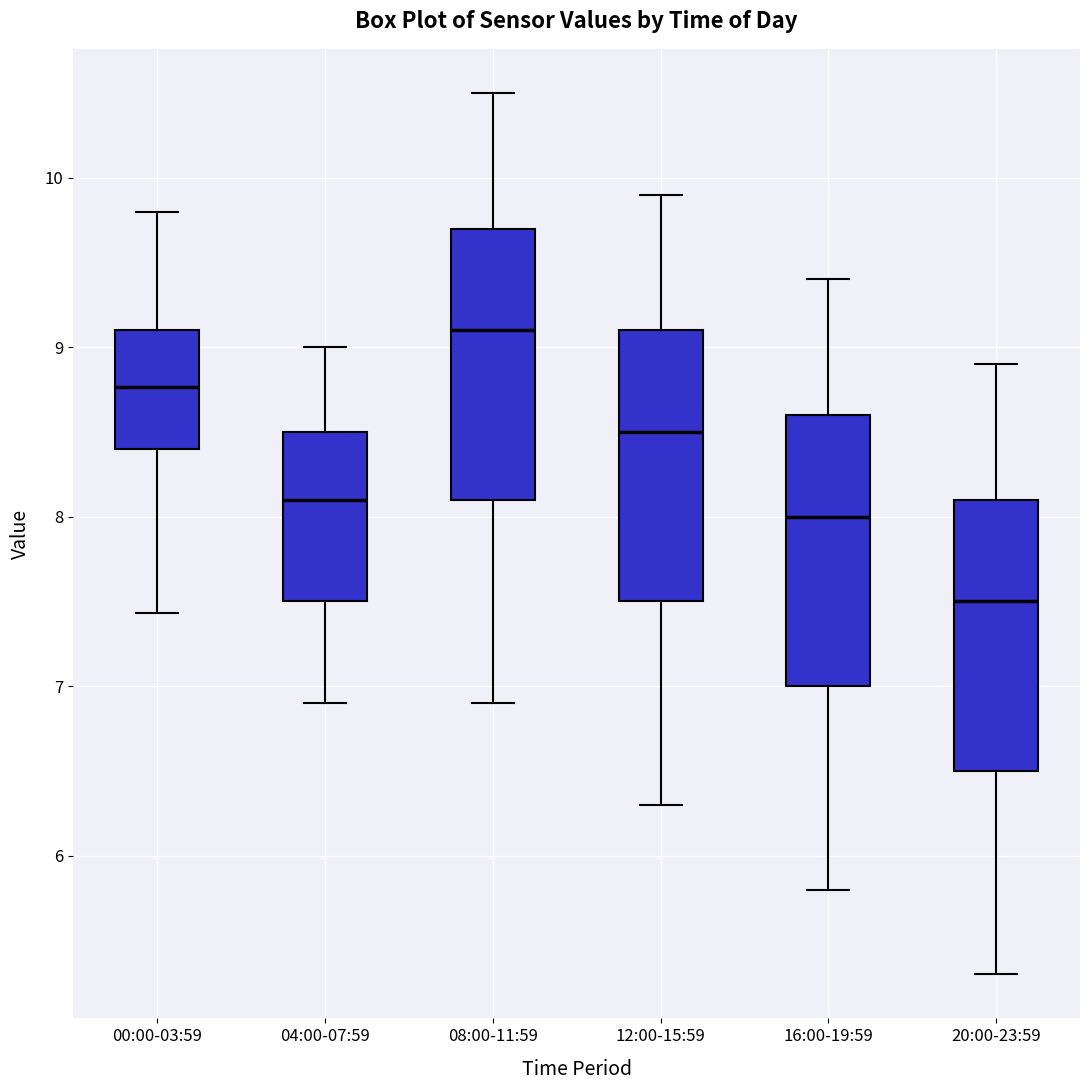

Reading left to right, read every box against the y-axis: the position of its median line, the range the box covers, and the ends of its whiskers. The values are not printed on the chart, so give them approximately, as read against the axis.

00:00-03:59: median 8.8, box 8.4 to 9.1, whiskers 7.4 to 9.8
04:00-07:59: median 8.1, box 7.5 to 8.5, whiskers 6.9 to 9.0
08:00-11:59: median 9.1, box 8.1 to 9.7, whiskers 6.9 to 10.5
12:00-15:59: median 8.5, box 7.5 to 9.1, whiskers 6.3 to 9.9
16:00-19:59: median 8.0, box 7.0 to 8.6, whiskers 5.8 to 9.4
20:00-23:59: median 7.5, box 6.5 to 8.1, whiskers 5.3 to 8.9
● ● ● ● ●
### Brief
Quote, word for word, every line of the material from the one containing "00:00-03:59: median 8.8, box" through the last line.

### Written answer
00:00-03:59: median 8.8, box 8.4 to 9.1, whiskers 7.4 to 9.8
04:00-07:59: median 8.1, box 7.5 to 8.5, whiskers 6.9 to 9.0
08:00-11:59: median 9.1, box 8.1 to 9.7, whiskers 6.9 to 10.5
12:00-15:59: median 8.5, box 7.5 to 9.1, whiskers 6.3 to 9.9
16:00-19:59: median 8.0, box 7.0 to 8.6, whiskers 5.8 to 9.4
20:00-23:59: median 7.5, box 6.5 to 8.1, whiskers 5.3 to 8.9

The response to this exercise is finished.